Traders and analysts predict corn for May delivery, the most-actively traded contract, will start 8 cents to 10 cents a bushel higher at the Chicago Board of Trade. In overnight electronic trading, the contract jumped 8 3/4 cents, or 1.3%, to $6.92 1/4 a bushel.

Futures should feel a boost after the U.S. Department of Agriculture reported Monday that exporters sold 116,000 tons of corn to unknown destinations for delivery in the 2010-11 marketing year, which ends May 31. Market participants suspect the buyer may be China and that China may continue buying to replenish reserves for domestic use or, potentially, for selling to disaster-battered Japan down the line.

"Of course we have to assume it's China," said Jerry Gidel, analyst for North America Risk Management Services, about the buyer.

Strong demand has breathed new life into corn following a recent sell-off fueled by concerns about the world economy and reduced demand from Japan, the world's top corn importer. Corn futures are down nearly 6% since reaching a 32-month high earlier this month on supply concerns.

Talk about sales to China erupted when the USDA on Thursday said private exporters struck deals to sell 116,000 tons of corn for delivery to unknown destinations during the 2010-11 marketing year, which ends May 31. The sale is separate from the one announced Monday.
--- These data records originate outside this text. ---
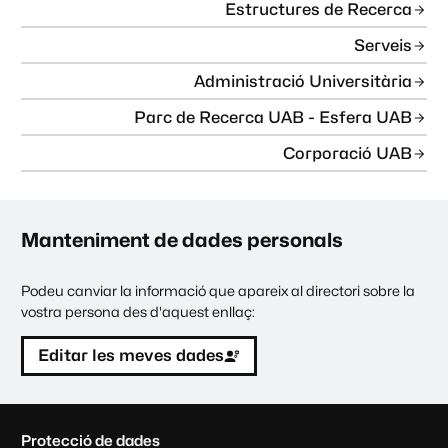
Estructures de Recerca
Serveis
Administració Universitària
Parc de Recerca UAB - Esfera UAB
Corporació UAB
Manteniment de dades personals
Podeu canviar la informació que apareix al directori sobre la
vostra persona des d'aquest enllaç:
Editar les meves dades
C
Protecció de dades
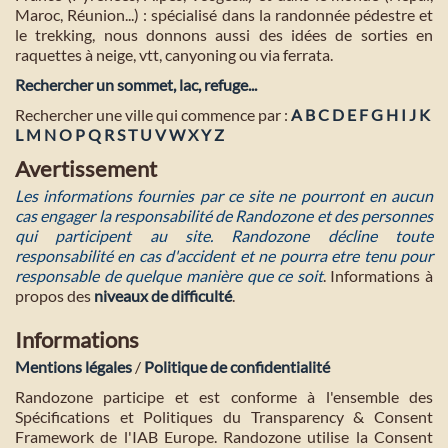
Maroc, Réunion...) : spécialisé dans la randonnée pédestre et
le trekking, nous donnons aussi des idées de sorties en
raquettes à neige, vtt, canyoning ou via ferrata.
Rechercher un sommet, lac, refuge...
Rechercher une ville qui commence par :
A
B
C
D
E
F
G
H
I
J
K
L
M
N
O
P
Q
R
S
T
U
V
W
X
Y
Z
Avertissement
Les informations fournies par ce site ne pourront en aucun
cas engager la responsabilité de Randozone et des personnes
qui participent au site. Randozone décline toute
responsabilité en cas d'accident et ne pourra etre tenu pour
responsable de quelque manière que ce soit
. Informations à
propos des
niveaux de difficulté
.
Informations
Mentions légales
/
Politique de confidentialité
Randozone participe et est conforme à l'ensemble des
Spécifications et Politiques du Transparency & Consent
Framework de l'IAB Europe. Randozone utilise la Consent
Often a U.S. exporter agrees to sell a commodity to an intermediary that has not yet settled the final foreign destination of the commodity.

China's purchases are particularly significant because inventories of corn in the U.S., the world's No. 1 grain grower and exporter, are projected to hit 15-year lows this year. Significant purchases by the resource-hungry nation, which has strived for self-sufficiency, would be an unexpected source of demand for the market and could drain supplies further.

"Continued strong ethanol production and export demand, as well as the potential for China to import more corn, indicates that corn prices still need to move higher in order to ration demand," Susquehanna International Group told clients in a note.

Market participants are worried U.S. farmers may not expand plantings enough this spring to replenish supplies as other high-priced crops also look attractive to growers. Private analytical firm Informa Economics on Friday projected plantings below a recent USDA estimate.

In other news, strength in crude oil futures should add strength to grain prices, as ethanol is made from corn, traders said. Weakness in the U.S. dollar adds support because it makes U.S. grains more attractive to foreign buyers, they said.